My first interaction with the name Mary Whitehouse was an interview with her on TV just before her death in 2001. My Nan was babysitting me and proceeded to tell me how much she admired Mary Whitehouse for getting all the ‘filth’ off television. In the decade that followed I was aware of her name mainly through the light mocking of her on various comedy shows and documentaries. By the time I got to university and I was studying Post-War British culture, where Whitehouse always seemed to lurk in the background, my mind was pretty much made up. Conservative privileged lady terrified of the changing times. When my boyfriend bought me this book for my birthday ("it had you written all over it") I thought it was time for a re-evaluation of The Whitehouse.

For the first part of this book I did find myself warming to Mary more than I have done in the past. When I put myself in her shoes, circa. 1950s, it must have been genuinely terrifying that the new medium of television was changing the cultural landscape. It brought to mind a scene in The Krays where, after Mrs Kray is bought a new set by her delightful twin boys, the neighbours come round to marvel at this tiny box as if a spaceship had just landed in her living room. While her tone is sometimes over the top you have to admire her intentions and her gift for letter writing that would blow the average YouTube troll’s mind. The second half the book, however, digs deeper into her more objectionable aspects of character.
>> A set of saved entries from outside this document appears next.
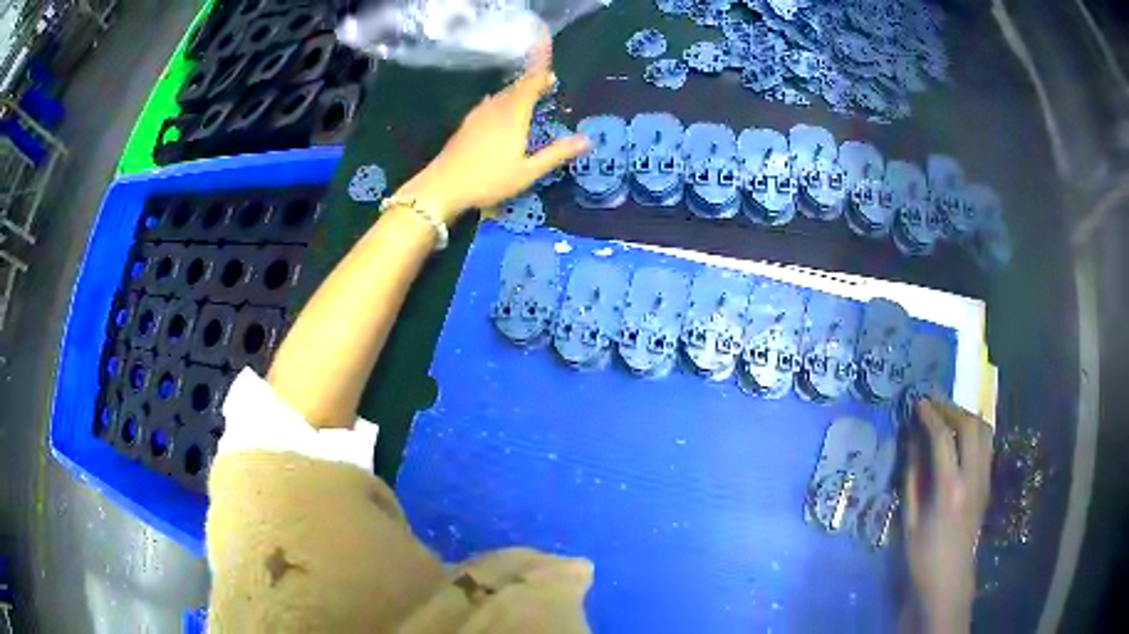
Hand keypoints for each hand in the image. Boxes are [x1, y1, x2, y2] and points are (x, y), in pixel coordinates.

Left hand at [395, 36, 589, 222]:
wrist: (442, 187)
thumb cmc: (488, 180)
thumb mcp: (527, 171)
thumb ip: (556, 153)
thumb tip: (586, 139)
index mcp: (513, 115)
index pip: (530, 83)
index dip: (541, 67)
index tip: (549, 56)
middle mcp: (495, 109)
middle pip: (516, 87)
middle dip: (532, 80)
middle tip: (548, 81)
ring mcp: (477, 116)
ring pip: (501, 95)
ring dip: (516, 90)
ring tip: (528, 94)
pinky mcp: (466, 125)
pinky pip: (488, 104)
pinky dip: (500, 100)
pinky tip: (497, 107)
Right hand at [903, 398, 992, 632]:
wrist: (949, 582)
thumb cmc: (922, 557)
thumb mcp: (909, 521)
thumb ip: (912, 477)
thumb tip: (911, 442)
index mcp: (950, 488)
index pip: (944, 437)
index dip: (930, 415)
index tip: (917, 402)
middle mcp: (973, 476)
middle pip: (970, 425)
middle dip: (951, 408)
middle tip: (933, 404)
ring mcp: (984, 478)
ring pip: (984, 431)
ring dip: (966, 416)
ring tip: (947, 416)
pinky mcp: (988, 483)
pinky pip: (986, 445)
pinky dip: (973, 431)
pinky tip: (960, 438)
Her political, religious and homophobic viewpoints muddy the waters of her cause somewhat as thinly veiled social engineering. As any good comedian knows you should always punch upwards, not downwards. So reading Whitehouse’s glee at successfully getting “Gay News” prosecuted under obscenity laws jarred with me. A product of the times or not she saw fit to target an oppressed minority and the rare outlet that they had in the media that (much as Mary would beg to differ) largely ignored them.

All that to one side, Ben Thompson makes a great revisionist case for Whitehouse. I particularly liked the parallels he drew between Mary and the Punk movement as being “two apples from the same tree”. Thompson is clearly enamoured with his subject but by no means shies away from her flaws. What could be just a dry book full of letters is turned into something witty and engaging. He is a writer who has his own distinctive voice, I was only a couple of pages in when I realised that I have read one of his previous books Sunshine on Putty a few years back. I highly recommend.